● Exercise instructions: Render the material as a two-column CSV with the columns input and output. Each row should pair one text with its answer, each in a single quoted field, with line breaks replaced by spaces. Begin at the start of the material and stop after the line that contains "-0.001723, 0.992841, -0.953817]]".
+ + +
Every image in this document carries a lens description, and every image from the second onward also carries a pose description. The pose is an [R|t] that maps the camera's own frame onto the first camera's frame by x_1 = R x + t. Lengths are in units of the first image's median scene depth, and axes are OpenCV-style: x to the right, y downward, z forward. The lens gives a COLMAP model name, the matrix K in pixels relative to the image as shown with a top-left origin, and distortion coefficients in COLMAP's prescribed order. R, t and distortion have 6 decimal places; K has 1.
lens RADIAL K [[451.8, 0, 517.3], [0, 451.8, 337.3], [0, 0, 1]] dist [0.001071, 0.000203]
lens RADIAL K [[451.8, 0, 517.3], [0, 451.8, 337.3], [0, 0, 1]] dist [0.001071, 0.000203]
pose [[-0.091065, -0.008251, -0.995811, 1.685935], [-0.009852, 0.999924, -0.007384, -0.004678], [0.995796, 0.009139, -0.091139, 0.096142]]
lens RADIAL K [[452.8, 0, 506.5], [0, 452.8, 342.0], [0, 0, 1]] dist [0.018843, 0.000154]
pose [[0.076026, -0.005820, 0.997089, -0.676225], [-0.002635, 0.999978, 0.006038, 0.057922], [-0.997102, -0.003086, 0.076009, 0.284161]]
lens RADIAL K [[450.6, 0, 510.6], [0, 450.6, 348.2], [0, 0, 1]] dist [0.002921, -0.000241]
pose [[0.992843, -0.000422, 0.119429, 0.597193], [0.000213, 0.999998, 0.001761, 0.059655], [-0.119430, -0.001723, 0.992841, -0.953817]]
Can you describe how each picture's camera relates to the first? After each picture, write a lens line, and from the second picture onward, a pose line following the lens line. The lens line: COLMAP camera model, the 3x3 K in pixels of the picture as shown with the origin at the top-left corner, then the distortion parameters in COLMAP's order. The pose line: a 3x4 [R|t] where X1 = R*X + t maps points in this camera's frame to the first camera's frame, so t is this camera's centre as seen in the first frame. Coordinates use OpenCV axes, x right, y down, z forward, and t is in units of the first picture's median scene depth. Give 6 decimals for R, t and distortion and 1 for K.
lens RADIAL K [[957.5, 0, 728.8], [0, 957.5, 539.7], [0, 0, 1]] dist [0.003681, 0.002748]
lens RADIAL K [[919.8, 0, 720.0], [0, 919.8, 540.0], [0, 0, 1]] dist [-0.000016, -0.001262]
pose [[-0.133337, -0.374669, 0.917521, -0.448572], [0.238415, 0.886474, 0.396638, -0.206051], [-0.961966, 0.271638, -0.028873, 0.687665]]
+ + +
● The completed task:
input,output
"Every image in this document carries a lens description, and every image from the second onward also carries a pose description. The pose is an [R|t] that maps the camera's own frame onto the first camera's frame by x_1 = R x + t. Lengths are in units of the first image's median scene depth, and axes are OpenCV-style: x to the right, y downward, z forward. The lens gives a COLMAP model name, the matrix K in pixels relative to the image as shown with a top-left origin, and distortion coefficients in COLMAP's prescribed order. R, t and distortion have 6 decimal places; K has 1.","lens RADIAL K [[451.8, 0, 517.3], [0, 451.8, 337.3], [0, 0, 1]] dist [0.001071, 0.000203] lens RADIAL K [[451.8, 0, 517.3], [0, 451.8, 337.3], [0, 0, 1]] dist [0.001071, 0.000203] pose [[-0.091065, -0.008251, -0.995811, 1.685935], [-0.009852, 0.999924, -0.007384, -0.004678], [0.995796, 0.009139, -0.091139, 0.096142]] lens RADIAL K [[452.8, 0, 506.5], [0, 452.8, 342.0], [0, 0, 1]] dist [0.018843, 0.000154] pose [[0.076026, -0.005820, 0.997089, -0.676225], [-0.002635, 0.999978, 0.006038, 0.057922], [-0.997102, -0.003086, 0.076009, 0.284161]] lens RADIAL K [[450.6, 0, 510.6], [0, 450.6, 348.2], [0, 0, 1]] dist [0.002921, -0.000241] pose [[0.992843, -0.000422, 0.119429, 0.597193], [0.000213, 0.999998, 0.001761, 0.059655], [-0.119430, -0.001723, 0.992841, -0.953817]]"